The Trade Dress Protection in the Brazilian Law
Article 5, subsection XXIX of the Brazilian Constitution states that “The law shall assure inventors of industrial inventions a temporary privilege for their use, as well as the protection of industrial creations, the ownership of trademarks, company names and other distinctive signs, taking into account social interests and the technological and economic development of the Country”.
Therefore, not only the trademarks but all the signs that are likely to identify and differentiate a company and its products are worthy of protection. The trade dress, being a set of visual and sensorial features of a product or a place, that gives a particular “look and feel”, definitely falls under the category of “distinctive signs” as provided by the Constitution.
Moreover, the Brazilian Intellectual Property Law, at the art.209, recognises the right to recover damages against “acts of unfair competition not set forth in this Law, but that tend to prejudice another person’s reputation or business, create confusion among commercial or industrial establishments or service providers, or among the products and services placed on the market.”
It seems more than legitimate to imply that the “trade dress”, although not expressly mentioned in the law, deserves a certain degree of protection.

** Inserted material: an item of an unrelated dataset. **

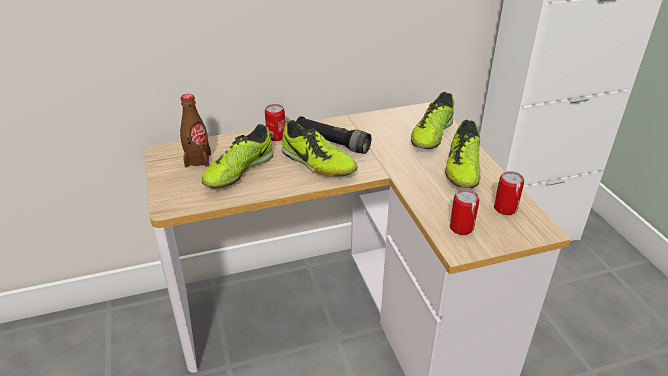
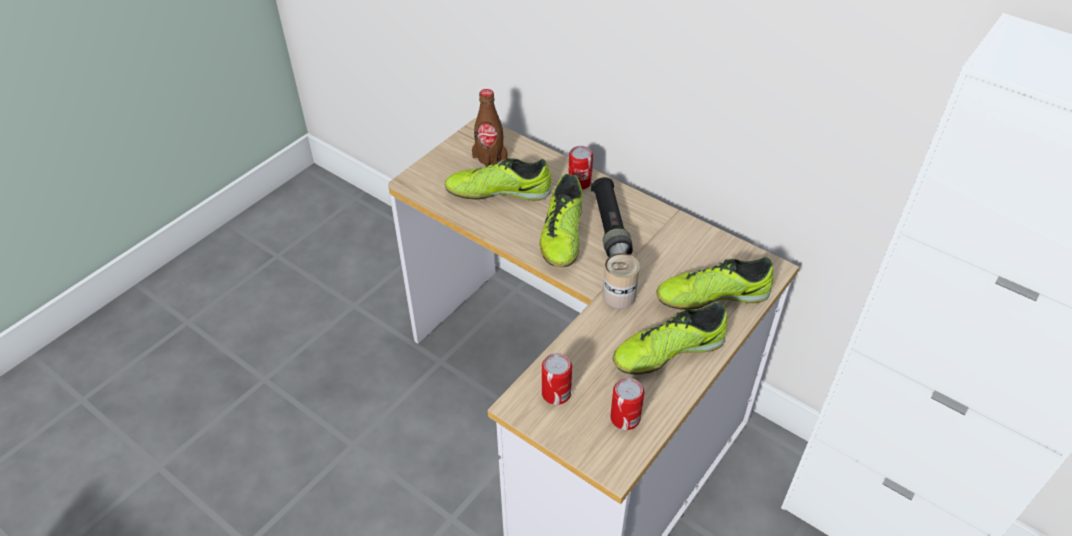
camera: 55 degrees right, 10 degrees up
(397, 166) = (619, 296): none -> can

Trade Dress Protection in the Case Law
In 2006, in one of the first trade dress cases, the companies Procter & Gamble, Boehringer Ingelheim and Bayer filed separate lawsuits against EMS for infringing the trade sets of the products Syrup 44E Vick, Buscopan Compound and Aspirin, respectively.

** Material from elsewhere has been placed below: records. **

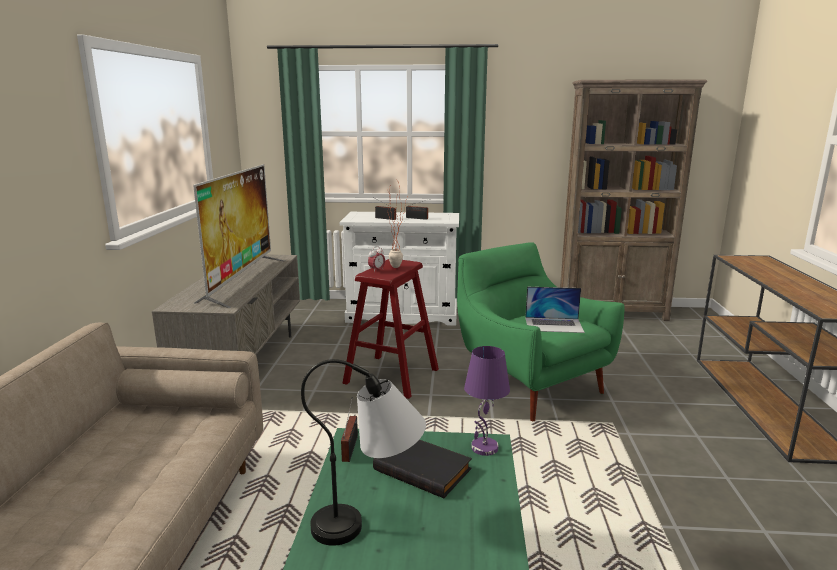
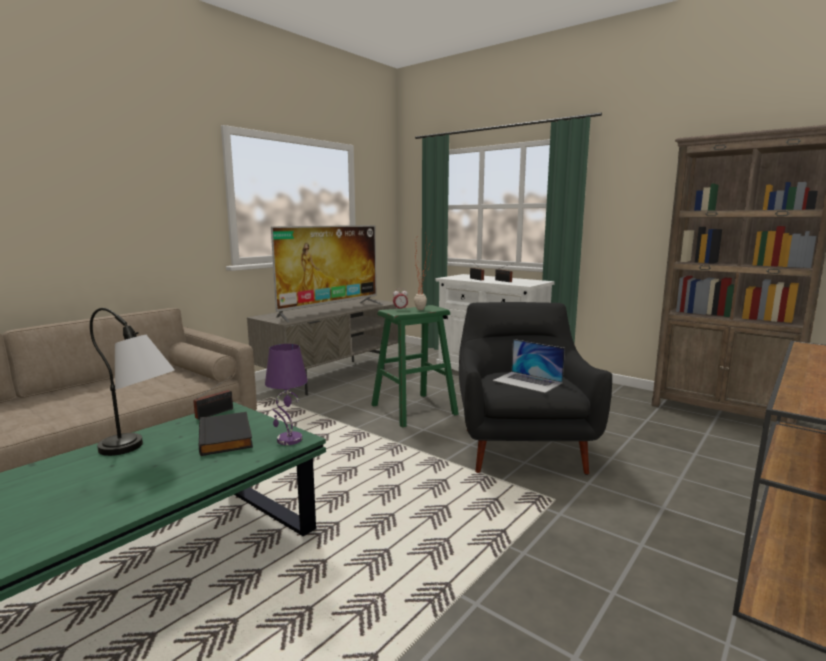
camera: 35 degrees right, 5 degrees down
(391, 376) = (414, 409): red stool -> green stool
(529, 385) = (521, 447): green armchair -> black armchair

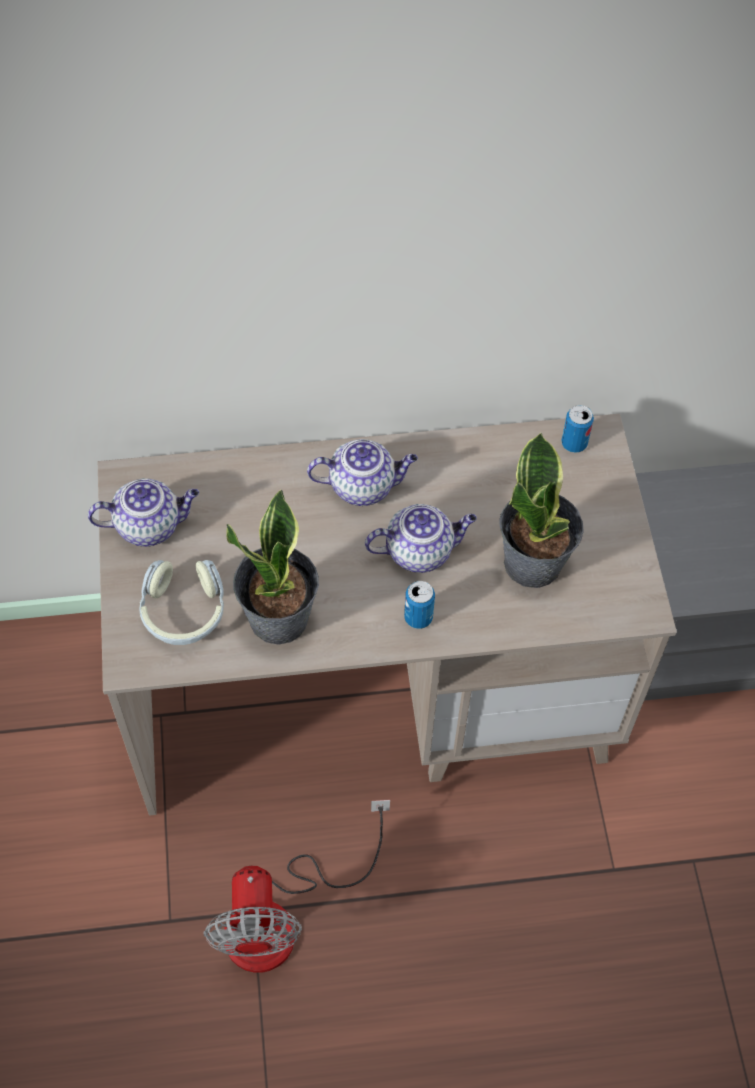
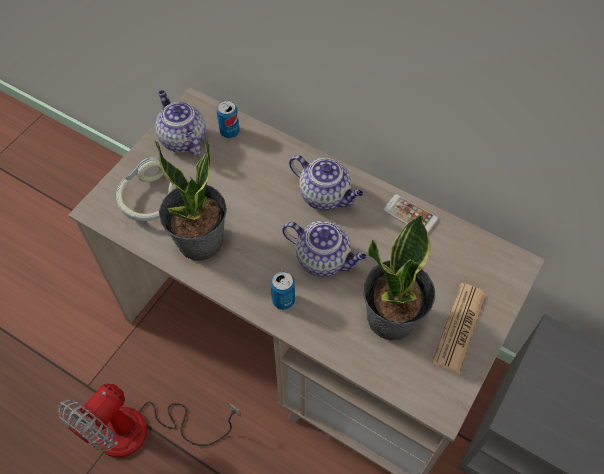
camera: 40 degrees right, 0 degrees up
(150, 525) = (182, 139): teapot -> teapot turned 150 degrees counterclockwise
(463, 451) = (410, 214): none -> phone
(574, 443) = (492, 258): can -> can (229, 132)
(599, 529) = (459, 327): none -> newspaper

The plaintiff asked for preliminary injunctions, that were granted because the court found that there was “unequivocal evidence” of trade sets infringement.

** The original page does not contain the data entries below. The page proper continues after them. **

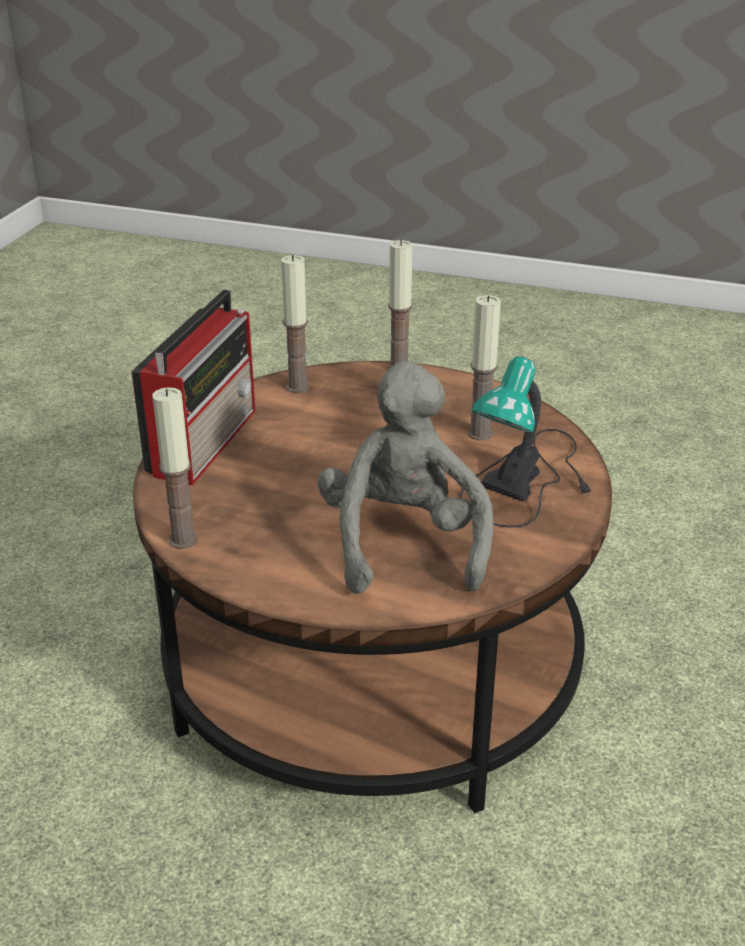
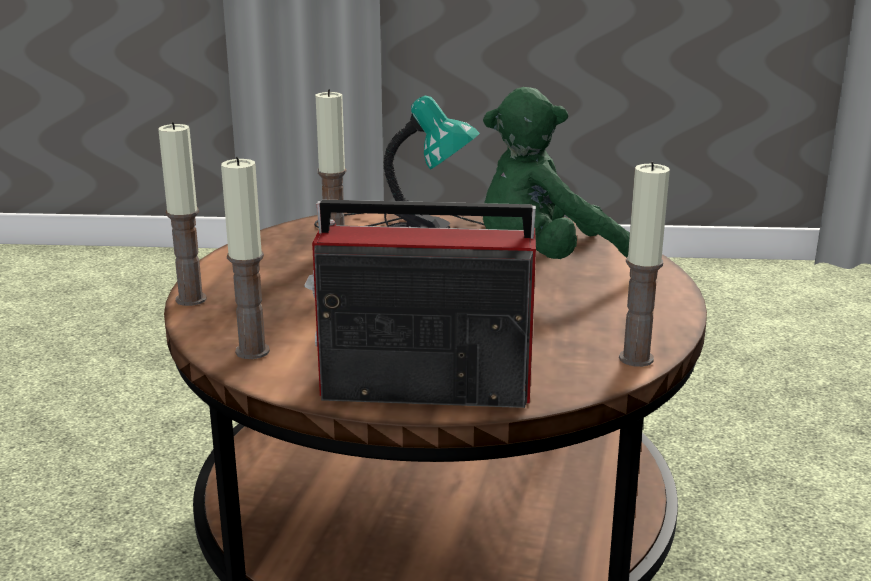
camera: 105 degrees left, 10 degrees down
(403, 543) = (549, 263): grey plush toy -> green plush toy

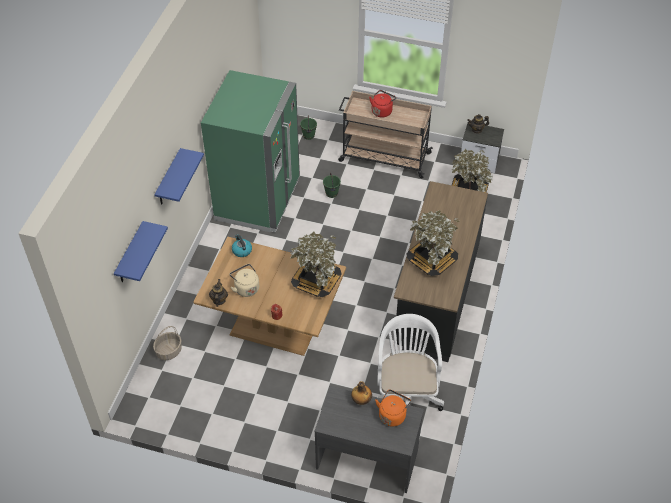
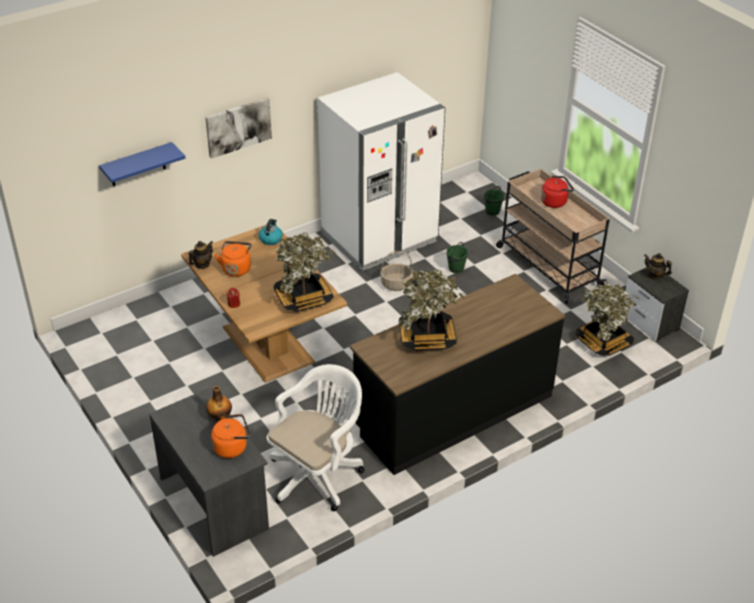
camera: 40 degrees right, 10 degrees down
(168, 179) = (238, 127): blue shelf -> picture
(169, 351) = (159, 309): basket -> basket (396, 284)
(246, 288) = (236, 268): beige kettle -> orange kettle
(258, 200) = (379, 238): green fridge -> white fridge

More recently, the beer manufacturer Duvel brought an action against the Brazilian company Cervio Comercio e indústroa de Bebidas Ltda, claiming infringement of the trade dress of the notorious Duvel beer, in particular for some elements of the packaging and the label, that, taken together, were likely to induce the customers into confusion. The 7th Trial Court of the city of Rio de Janeiro evaluated the degree of distinctiveness of the infringed trade dress, the coexistence of the products in the same market, the awareness of the infringer and the ability of the average customer to differentiate between the two products, concluding in favour of Duvel. The case is particularly interesting because the Court has declared a series of explicit and detailed requirements for identifying the trade dress infringement.